On s’est bidonné durant plus de deux heures, en ce mardi soir de première de la pièce La Cage aux folles, à l’Espace St-Denis. La relation tumultueuse du mythique couple d’homosexuels incarné au cinéma par Michel Serrault et Ugo Tognazzi renaît à travers la grande complicité d’Alex Perron et Marcel Leboeuf. Plus encore, cet univers de travestis de Saint-Tropez est transposé à Montréal, où ces oiseaux de nuit s’inspirent de Michèle Richard, Serge Laprade et même Denise Bombardier. Malgré quelques irritants, ce spectacle mis en scène par Joël Legendre est désopilant !
Plus de 50 ans après la création de cette pièce de Jean Poiret, La Cage aux folles nous entraîne dans le Village gai de Montréal, en 1978. Georges (Marcel Leboeuf) et son amoureux, Albin (Alex Perron) habitent au-dessus de leur cabaret, où ils présentent des spectacles de travestis.
Leur vie est chamboulée par la visite de Laurent, fils de Georges, qui veut se marier avec la fille d’un politicien très conservateur. Le jeune homme a décidé de présenter son père à sa future belle-famille, ce qui entraînera un choc culturel aux multiples rebondissements comiques !
Alex Perron est hilarant en drag queen vieillissante ! Dès le début de la soirée, il donne le ton de son personnage, en prenant un air dramatique dans un numéro de lip sync sur la chanson Je survivrai de Michèle Richard, traduction d’I Will Survive de Gloria Gaynor. À s’en taper sur les cuisses !
À ses côtés, Marcel Leboeuf est convaincant en souffre-douleur de sa douce moitié. Il est aussi un tenancier de bar coloré ! Entre autres, il chasse un journaliste trop insistant avec des mots bien de chez-nous : «Donne-moi ton Kodak, mon tabarnak !» Le moins qu’on puisse dire, c’est que cette adaptation de Joël Legendre et Sylvain Larocque ne fait pas toujours dans la dentelle!
Ce vaudeville atteint son paroxysme au moment du souper offert à la belle-famille de Laurent. Entre autres, la mère de la future mariée demande pourquoi on ne voit que des garçons grecs dans les assiettes. Embarrassé, Georges avance des réponses qui sont loin de convaincre son interlocutrice ! Le rythme de cette scène est étincelant !

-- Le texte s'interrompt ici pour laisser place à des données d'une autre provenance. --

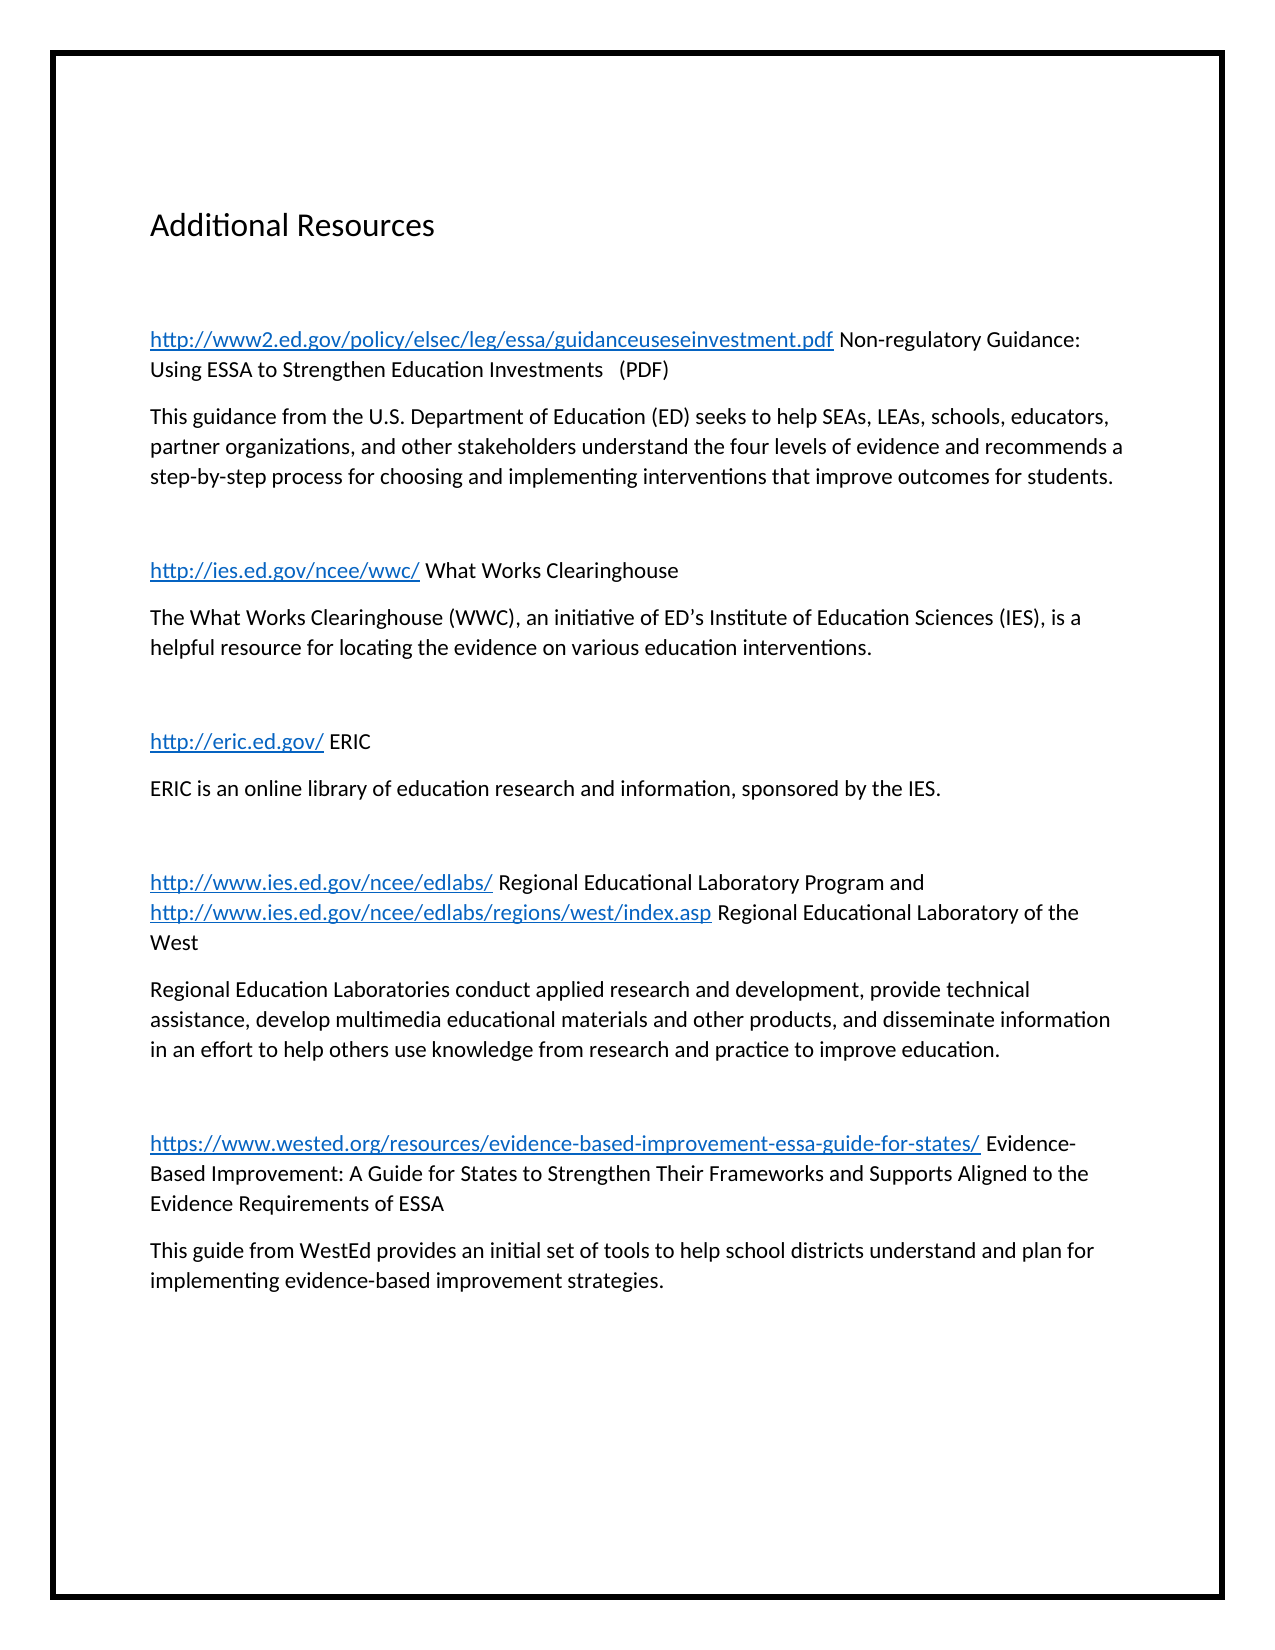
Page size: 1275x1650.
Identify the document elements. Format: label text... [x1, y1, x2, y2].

text http://ies.ed.gov/ncee/wwc/ What Works Clearinghouse [150, 556, 1125, 584]
text The What Works Clearinghouse (WWC), an initiative of ED’s Institute of Education Sciences (IES), is a helpful resource for locating the evidence on various education interventions. [150, 603, 1125, 661]
text This guidance from the U.S. Department of Education (ED) seeks to help SEAs, LEAs, schools, educators, partner organizations, and other stakeholders understand the four levels of evidence and recommends a step-by-step process for choosing and implementing interventions that improve outcomes for students. [150, 402, 1125, 491]
text ERIC is an online library of education research and information, sponsored by the IES. [150, 774, 1125, 802]
text Additional Resources [150, 204, 1125, 244]
text https://www.wested.org/resources/evidence-based-improvement-essa-guide-for-states/ Evidence-Based Improvement: A Guide for States to Strengthen Their Frameworks and Supports Aligned to the Evidence Requirements of ESSA [150, 1129, 1125, 1218]
text This guide from WestEd provides an initial set of tools to help school districts understand and plan for implementing evidence-based improvement strategies. [150, 1236, 1125, 1295]
text http://www.ies.ed.gov/ncee/edlabs/ Regional Educational Laboratory Program and http://www.ies.ed.gov/ncee/edlabs/regions/west/index.asp Regional Educational Laboratory of the West [150, 868, 1125, 956]
text Regional Education Laboratories conduct applied research and development, provide technical assistance, develop multimedia educational materials and other products, and disseminate information in an effort to help others use knowledge from research and practice to improve education. [150, 975, 1125, 1063]
text http://eric.ed.gov/ ERIC [150, 727, 1125, 755]
text http://www2.ed.gov/policy/elsec/leg/essa/guidanceuseseinvestment.pdf Non-regulatory Guidance: Using ESSA to Strengthen Education Investments (PDF) [150, 325, 1125, 383]
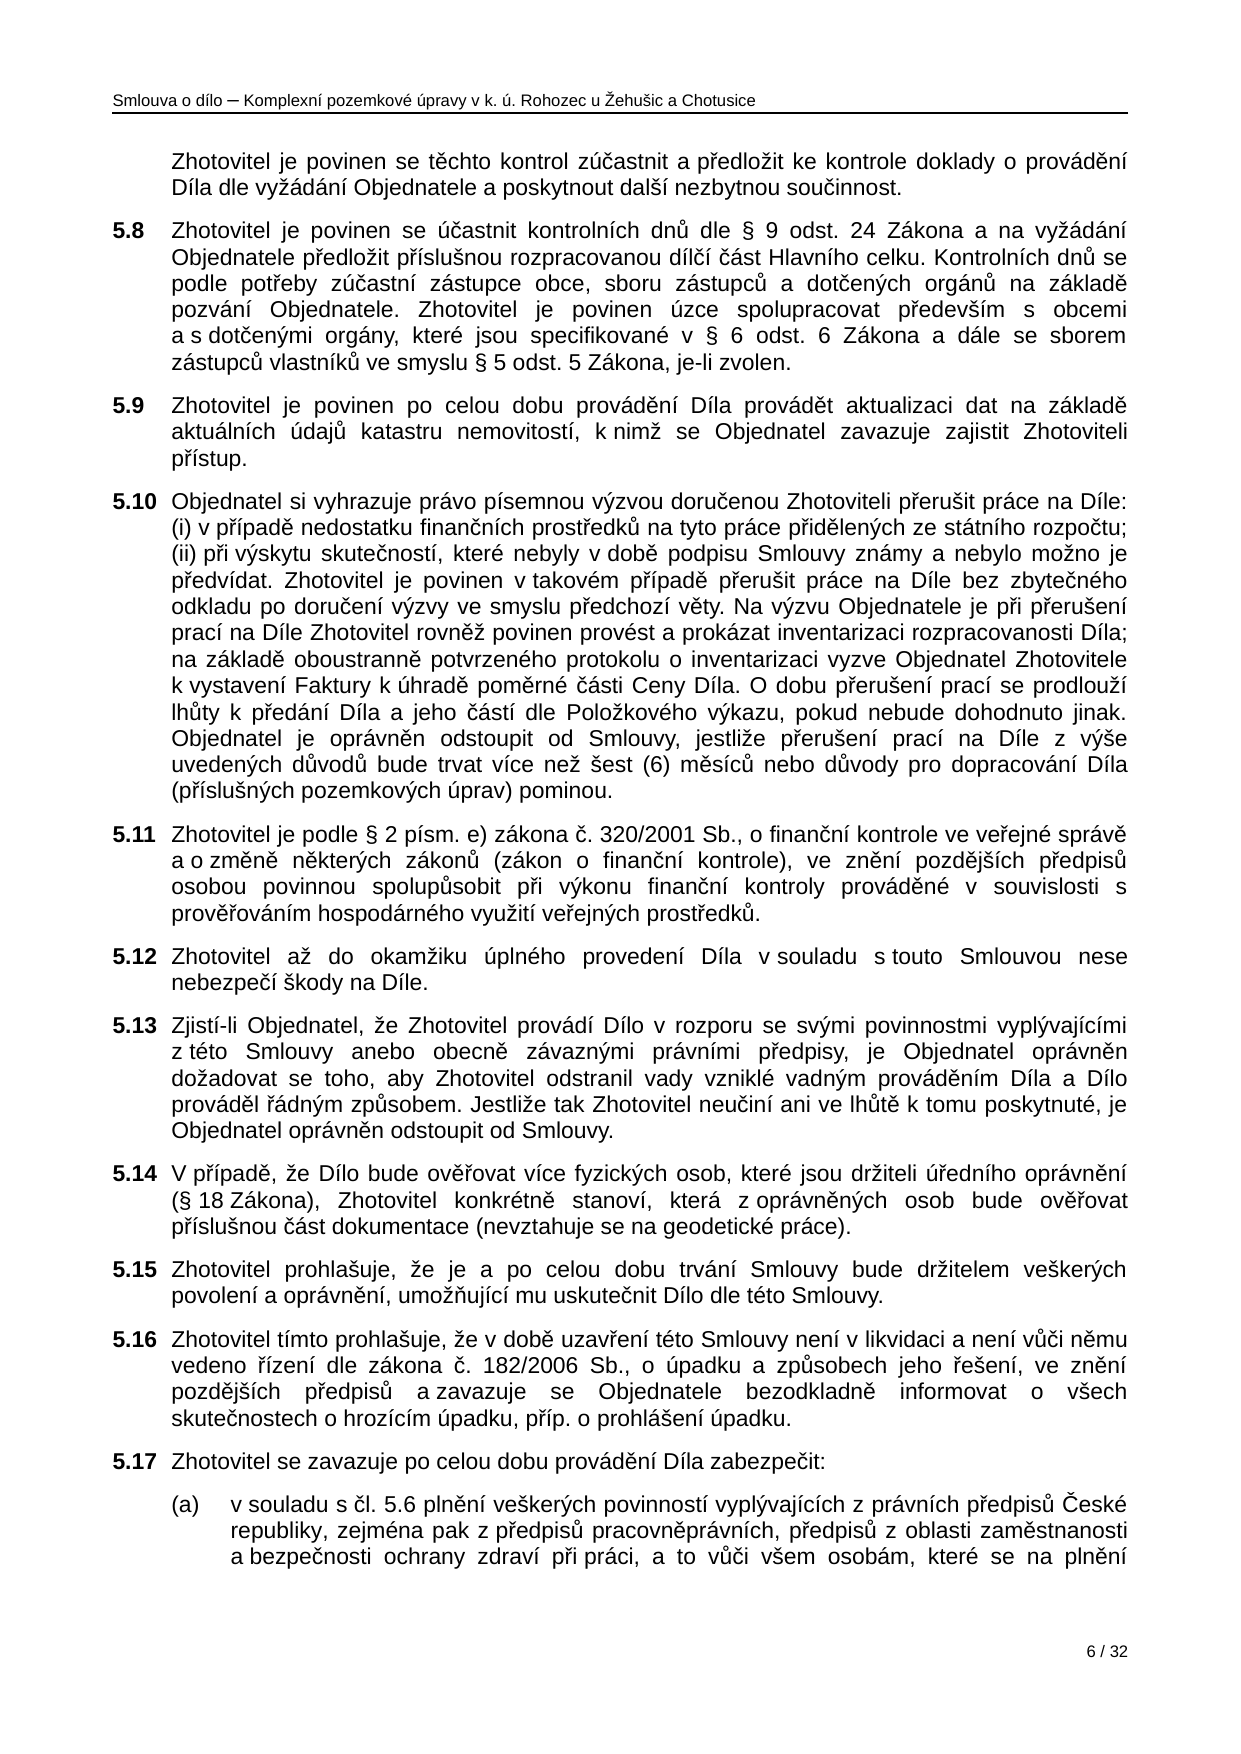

Parmi les autres temps forts du spectacle, on remarque les apparitions électrisantes de Timothée Galais-Bayonne, en serviteur maniéré et fier de ses origines soreloises. Cet artiste français et congolais, finissant de l’École Supérieure de Théâtre de Montréal en 2024, est un nom à retenir.
Par contre, on peut s’interroger sur la direction d’acteur dans ce spectacle. Alex Perron, entre autres, parle tellement fort qu’on peine parfois à saisir certains mots. En plus, il semble avoir eu un problème de micro en ce soir de première.
Il y a aussi un anachronisme qui nous a fait sourciller, alors que les personnages pailletés et juchés sur leurs talons nous offrent une sorte de défilé de mode, au son de Vogue de Madonna. Or, nous sommes en 1978 et ce tube n’est sorti qu’en 1990 !
Au bout du compte, on constate que Legendre a surtout mis l’accent sur le côté ridicule de l’histoire d’Albin et Georges, alors que La Cage aux folles est aussi une réflexion sur l’affirmation de la différence, même lorsqu’elle est décriée. En un mot, c’est loin d’être sûr que cette nouvelle mouture aidera à faire évoluer les mentalités.
Malgré tout, la production montréalaise aura fait rire le public à gorge déployée, durant deux parties de 50 minutes chacune. Plus encore, des drag queens maintiennent une ambiance de cabaret, quelques minutes avant le spectacle et durant l’entracte. Michel Dorion, Rainbow, Tracy Trash et Nana ont ravi les spectateurs, en reprenant des airs de Diane Dufresne, Dalida, Abba, etc.
Bref, une fois démarré, ce feu roulant ne s’arrête plus !
La Cage aux folles
De Jean Poiret, mise en scène de Joël Legendre / Adaptation : Joël Legendre et Sylvain Larocque
Avec entre autres: Alex Perron et Marcel Lebœuf
Au Studio-Cabaret de l’Espace St-Denis, jusqu’au 16 novembre. Le spectacle devrait faire une tournée provinciale qui sera annoncée plus tard.